The Flame Challenge Revisited

Since the winner of the Flame Challenge has been announced (congratulations to Ben Ames with his animated video!), I thought I’d, for the sake of some potential feedback, publish my humble entry and comment a bit on the challenge itself. For those of you who’re not sure what I’m talking about, the Flame Challenge was an initiative spearheaded by Alan Alda which sought an answer to a seemingly simple question: what is a flame?

A flaming matchstick.

What is this?

When Alda was 11, he’d asked this of his science teacher, and the teacher replied simply “it’s oxidation,” which is a thoroughly unsatisfying answer. In an effort to get people thinking about how to make science accessible to young people, Alda challenged the science community (and anyone else who was interested) to explain what a flame was in a way that an 11-year-old could understand it. Classes of 11-year-olds all over the US judged the entries, and the challenge will now become an annual initiative (though with a different question each year).
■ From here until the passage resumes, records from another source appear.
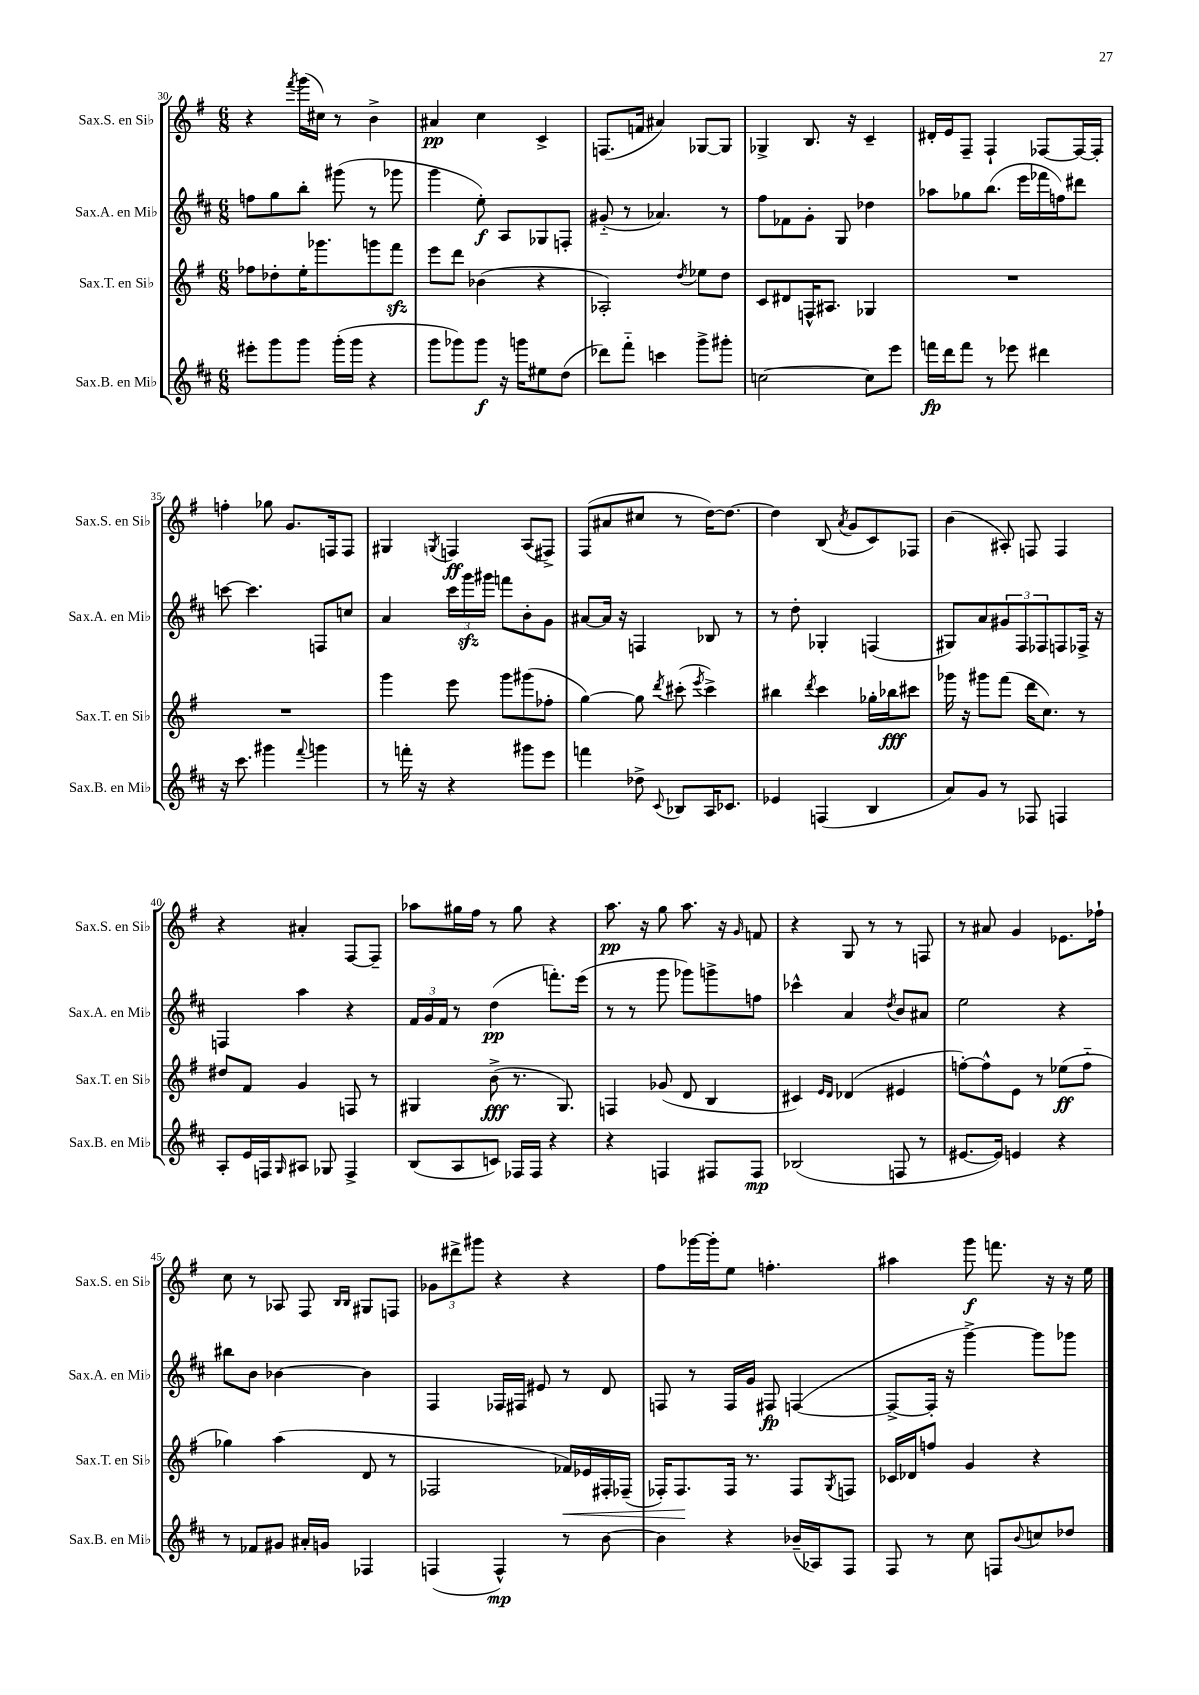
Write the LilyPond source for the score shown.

<<
\new StaffGroup <<
\new Staff = "s0" \with { instrumentName = "Sax.S. en Sib" shortInstrumentName = "Sax.S. en Sib" } {
    \clef treble \key g \major \numericTimeSignature \time 6/8
    r4 \acciaccatura { fis'''8 } g'''16( cis''16) r8 b'4-> |
    ais'4\pp c''4 c'4-> |
    f8.( f'16 ais'4) ges8~ ges8 |
    ges4-> b8. r16 c'4-- |
    dis'16-. e'16 fis8-- fis4-! fes8~ fes16~ fes16-. |
    f''4-. ges''8 g'8. f16 f8 |
    gis4 \acciaccatura { g8 } f4\ff a8( fis8->) |
    fis8( ais'8 cis''8 r8 d''16~) d''8.~ |
    d''4 b8( \acciaccatura { a'8 } g'8 c'8) fes8 |
    b'4( ais8-.) f8 f4 |
    r4 ais'4-. fis8~ fis8-- |
    aes''8 gis''16 fis''16 r8 gis''8 r4 |
    a''8.\pp r16 g''8 a''8. r16 \grace { g'16 } f'8 |
    r4 g8 r8 r8 f8 |
    r8 ais'8 g'4 ees'8. fes''16-! |
    c''8 r8 aes8 fis8 \grace { b16 b16 } gis8 f8 |
    \tuplet 3/2 { ges'8 dis'''8-> gis'''8 } r4 r4 |
    fis''8 ges'''16~ ges'''16-. e''8 f''4.-. |
    ais''4 g'''8\f f'''8. r16 r16 e''16 \bar "|." |
}
\new Staff = "s1" \with { instrumentName = "Sax.A. en Mib" shortInstrumentName = "Sax.A. en Mib" } {
    \clef treble \key d \major \numericTimeSignature \time 6/8
    f''8 g''8 b''8-. gis'''8( r8 ges'''8 |
    g'''4 e''8-.\f) a8 ges8 f8-. |
    gis'8-_( r8 aes'4.) r8 |
    fis''8 fes'8 g'8-. g8 des''4 |
    aes''8 ges''8 b''8.( e'''16 fes'''16 f''16) dis'''8 |
    c'''8~ c'''4. f8 c''8 |
    a'4 \tuplet 3/2 { cis'''16 g'''16\sfz gis'''16 } f'''8 b'8-. g'8 |
    ais'8~ ais'16 r16 f4 bes8 r8 |
    r8 d''8-. ges4-. f4( |
    gis8) a'8 \tuplet 3/2 { gis'8 fis8 fes8 } f8 fes16-> r16 |
    f4 a''4 r4 |
    \tuplet 3/2 { fis'16 g'16 fis'16 } r8 d''4\pp( f'''8.-.) e'''16( |
    r8 r8 g'''8 ges'''8) g'''8-> f''8 |
    ces'''4-^ a'4 \acciaccatura { d''8 } b'8 ais'8 |
    e''2 r4 |
    bis''8 b'8 bes'4~ bes'4 |
    fis4 fes16 fis16 eis'8 r8 d'8 |
    f8 r8 f16 g'16 fis8\fp f4~( |
    f8~-> f16-. r16 g'''4~->) g'''8 ges'''8 \bar "|." |
}
\new Staff = "s2" \with { instrumentName = "Sax.T. en Sib" shortInstrumentName = "Sax.T. en Sib" } {
    \clef treble \key g \major \numericTimeSignature \time 6/8
    fes''8 des''8-. e''16-. ges'''8. g'''8 fis'''8\sfz |
    e'''8 d'''8 bes'4( r4 |
    aes2-.) \acciaccatura { d''8 } ees''8 d''8 |
    c'8 dis'8 f16-^ ais8. ges4 |
    R2. |
    R2. |
    g'''4 e'''8 g'''8 gis'''8( fes''8-. |
    g''4~) g''8 \acciaccatura { d'''8 } cis'''8-.( \acciaccatura { e'''8 } cis'''4->) |
    bis''4 \acciaccatura { d'''8 } c'''4 ges''16-. bes''16\fff cis'''8 |
    ges'''16 r16 gis'''8 fis'''8( d'''16 c''8.) r8 |
    dis''8 fis'8 g'4 f8 r8 |
    gis4 b'8->\fff( r8. gis8.) |
    f4 ges'8( d'8 b4 |
    cis'4) \grace { e'16 d'16 } des'4( eis'4 |
    f''8~-.) f''8-^ e'8 r8 ees''8\ff( f''8-_ |
    ges''4) a''4( d'8 r8 |
    fes2 fes'16\<) ees'16 fis16-. fes16--( |
    fes16-.) fes8.\! fes16 r8. fes8 \acciaccatura { g8 } f8 |
    ces'16 des'16 f''8 g'4 r4 \bar "|." |
}
\new Staff = "s3" \with { instrumentName = "Sax.B. en Mib" shortInstrumentName = "Sax.B. en Mib" } {
    \clef treble \key d \major \numericTimeSignature \time 6/8
    eis'''8-. g'''8 g'''8 g'''16-.( g'''16 r4 |
    g'''8 ges'''8) ges'''8\f r16 g'''16 eis''8 d''8( |
    des'''8) fis'''8-_ c'''4 g'''8-> gis'''8-. |
    c''2~ c''8 e'''8 |
    f'''16\fp d'''16 f'''8 r8 ees'''8 dis'''4 |
    r16 cis'''8. gis'''4 \appoggiatura { fis'''8 } g'''4 |
    r8 f'''16-. r16 r4 gis'''8 e'''8 |
    f'''4 des''8-> \appoggiatura { cis'8 } bes8 a16 ces'8. |
    ees'4 f4( b4 |
    a'8) g'8 r8 fes8 f4 |
    a8-. e'16 f16 \grace { g16 } ais8 ges8 f4-> |
    b8( a8 c'8) fes16 fes16 r4 |
    r4 f4 fis8 fis8\mp |
    bes2( f8 r8 |
    eis'8.~ eis'16) e'4 r4 |
    r8 fes'8 gis'8 ais'16-. g'16 fes4 |
    f4( f4-^\mp) r8 b'8~ |
    b'4 r4 bes'16--( aes16) fis8 |
    fis8 r8 cis''8 f8 \appoggiatura { b'8 } c''8 des''8 \bar "|." |
}
>>
>>
\layout { \context { \Score currentBarNumber = #30 } }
Here’s a few short paragraphs that I submitted.

A flame is very much like a dance. On its most elemental level, the dancer’s body and a rhythm combine to form a continuous motion in the presence of music to create a dance. All these components are needed for a dance: if any one of them is missing, the dance disappears into thin air like a blown-out match. Similarly, fuel and oxygen combine in a continuous reaction in the presence of heat to create a flame. Flames dance in harmony with the rhythm of the air currents around it, with the changing proportions of fuel and oxygen and ash, with the ever-changing world around it.

Let’s say that we’re lighting a candle, so the fuel we’re using is wax. Typically, though, we don’t heat the candle until it spontaneously bursts into flame — we light it with a match. Matches use heat from friction generated when the match is struck against a rough surface to burst into flame. When we zoom in and look at the lit candle on a molecular level, we can see the atoms dancing too. When the candle is lit, the heat from the match flame gets the atoms moving and dancing. As the atoms dance more and more, they find new dance partners and form new molecules. This produces heat and energy, which we see (when we zoom back out to see the whole candle) as a flame. Some of the wax is transformed into carbon dioxide and water vapour, some of the wax melts from the heat of the flame before it burns, and the candle stays lit until either the fuel or oxygen runs out, or someone blows out the candle. Blowing out the candle pushes the flame far enough away from the fuel source that the chain reaction stops, and the flame dies.

When we zoom out from the single lit candle and look at how fire has transformed humanity, the metaphor shifts slightly. Rather than the flame being a dance, fire starts to define the dance. With fire, we can cook and preserve food and reduce illness from tainted food. With fire, we can work with metals and make durable tools and structures. With fire, we are not reliant on the sun for a source of light, so we can be productive before sunrise and after sunset. With fire, the rhythms of humanity shift from rhythms limited by forces and resources beyond our control, to rhythms that we manipulate and control.

The finalists are listed here, and the honourable mentions are listed here.

I’m pleased to note that some other people ran with a more poetic answer than a straight scientific one. Initiatives like this highlight how interpretive science communication can be, and how different starting points and view point can put the same scientific phenomenon in a variety of different lights. Having a variety of viewpoints and perspectives on science helps communicate science to a wider variety of people, since some interpretations won’t resonante as well with some audiences as others. I think the Flame Challenge is a great initiative, and I’m pleased to see that there was a high level of participation both on the submission side and also the judging side. The one criticism I have is that I think audio-video submissions should have their own category, separate from written submissions. Both are powerful modes of communication, but comparing the two is a little like comparing apples and oranges, and having two categories would help highlight exceptional writing and video.

So, readers: how would you explain a flame to an 11-year-old?